PBS doc highlighting female achievements features 3 women from Chicago area
http://news360.com/article/313948436
Shared via News360
A documentary airing Friday on PBS that honors 15 women who have "created and defined contemporary culture" includes three women who hail from the Chicago area.
United Airlines pilot Nia Wordlaw, who has lived in Bellwood and Willowbrook, joins Chicago native Shonda Rhimes, Glen Ellyn native Laurie Anderson, former Secretary of State Madeleine Albright, actress Edie Falco and others in "American Masters: The Women's List." The documentary airs at 9 p.m. on PBS.
"I know what they're thinking. They're happy. They're happy to see me because they don't see someone that looks like me flying an airplane like the one I fly," Wordlaw, 39, says in the documentary's trailer.
In a 2006 Ebony magazine interview, Wordlaw said she knew she wanted to be a pilot after attending space camp but she had never seen a black female pilot until she met a United Airlines pilot at the local funeral for Janet Harmon Bragg, the first black woman in the country to earn a full commercial pilot's license. Bragg died in Blue Island in 1993.
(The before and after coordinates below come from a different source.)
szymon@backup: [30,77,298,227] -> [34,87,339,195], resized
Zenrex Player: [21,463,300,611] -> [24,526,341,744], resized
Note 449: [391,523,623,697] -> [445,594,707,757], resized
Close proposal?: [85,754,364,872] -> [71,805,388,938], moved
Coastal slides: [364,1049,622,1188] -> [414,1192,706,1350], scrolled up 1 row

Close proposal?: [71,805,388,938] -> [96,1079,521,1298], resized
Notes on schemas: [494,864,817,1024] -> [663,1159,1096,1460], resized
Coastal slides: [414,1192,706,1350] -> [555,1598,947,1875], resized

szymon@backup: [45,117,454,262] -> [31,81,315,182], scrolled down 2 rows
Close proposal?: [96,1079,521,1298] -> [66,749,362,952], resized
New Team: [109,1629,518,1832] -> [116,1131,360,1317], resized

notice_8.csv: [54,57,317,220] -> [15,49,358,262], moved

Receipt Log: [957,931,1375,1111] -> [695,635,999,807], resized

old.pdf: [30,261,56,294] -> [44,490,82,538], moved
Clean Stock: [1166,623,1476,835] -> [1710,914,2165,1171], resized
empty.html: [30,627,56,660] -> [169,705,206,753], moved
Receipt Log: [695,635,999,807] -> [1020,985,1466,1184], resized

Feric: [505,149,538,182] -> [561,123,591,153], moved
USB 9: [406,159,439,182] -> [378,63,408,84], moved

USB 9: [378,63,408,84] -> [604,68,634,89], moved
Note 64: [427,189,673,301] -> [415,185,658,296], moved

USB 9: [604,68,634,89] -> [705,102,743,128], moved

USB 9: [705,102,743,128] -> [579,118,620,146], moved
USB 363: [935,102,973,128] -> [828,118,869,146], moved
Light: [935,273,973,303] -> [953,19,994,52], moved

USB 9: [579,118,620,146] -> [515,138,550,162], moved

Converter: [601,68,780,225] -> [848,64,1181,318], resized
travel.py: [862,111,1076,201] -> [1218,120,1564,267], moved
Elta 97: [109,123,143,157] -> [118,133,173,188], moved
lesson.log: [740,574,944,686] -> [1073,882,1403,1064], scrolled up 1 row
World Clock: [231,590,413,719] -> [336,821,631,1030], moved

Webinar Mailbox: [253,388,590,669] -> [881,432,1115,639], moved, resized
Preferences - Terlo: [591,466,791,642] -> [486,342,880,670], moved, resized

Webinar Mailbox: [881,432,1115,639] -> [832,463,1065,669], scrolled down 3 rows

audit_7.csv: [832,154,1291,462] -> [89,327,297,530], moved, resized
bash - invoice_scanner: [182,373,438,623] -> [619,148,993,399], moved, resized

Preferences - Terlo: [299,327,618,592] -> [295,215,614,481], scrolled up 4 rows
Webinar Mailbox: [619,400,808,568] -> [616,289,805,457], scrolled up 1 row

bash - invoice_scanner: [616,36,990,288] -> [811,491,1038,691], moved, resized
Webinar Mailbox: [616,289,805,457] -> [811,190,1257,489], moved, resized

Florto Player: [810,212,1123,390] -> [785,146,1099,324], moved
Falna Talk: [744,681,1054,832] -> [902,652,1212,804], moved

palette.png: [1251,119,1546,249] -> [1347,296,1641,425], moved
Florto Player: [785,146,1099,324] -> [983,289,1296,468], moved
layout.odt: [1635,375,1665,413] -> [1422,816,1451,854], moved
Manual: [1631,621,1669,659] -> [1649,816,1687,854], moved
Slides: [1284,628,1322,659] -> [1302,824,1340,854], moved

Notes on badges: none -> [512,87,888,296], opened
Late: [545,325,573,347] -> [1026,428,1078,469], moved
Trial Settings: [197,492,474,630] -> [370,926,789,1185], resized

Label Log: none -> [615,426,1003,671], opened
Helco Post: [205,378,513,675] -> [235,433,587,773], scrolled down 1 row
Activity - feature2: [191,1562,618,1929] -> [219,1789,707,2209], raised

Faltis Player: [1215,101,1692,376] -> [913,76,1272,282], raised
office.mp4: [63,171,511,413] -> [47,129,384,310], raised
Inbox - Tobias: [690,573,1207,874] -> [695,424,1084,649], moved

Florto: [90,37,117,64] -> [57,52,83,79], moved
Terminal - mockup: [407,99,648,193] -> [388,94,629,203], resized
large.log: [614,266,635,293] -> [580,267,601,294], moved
Wordlaw also credited the Young Eagles children's aviation program at the former Meigs Field for growing her interest in flying in a 2001 interview with the Tribune. She now lives in Pearland, Tex.
Rhimes, who attended school in Chicago Heights, is the brains behind TV shows "Grey's Anatomy," "Scandal" and "How to Get Away with Murder."
Anderson, a performance artist who attended Glenbard West High School in Glen Ellyn, is scheduled to have her documentary "Heart of a Dog" screened at the Chicago International Film Festival next month.
"American Masters" is in its 29th season on PBS.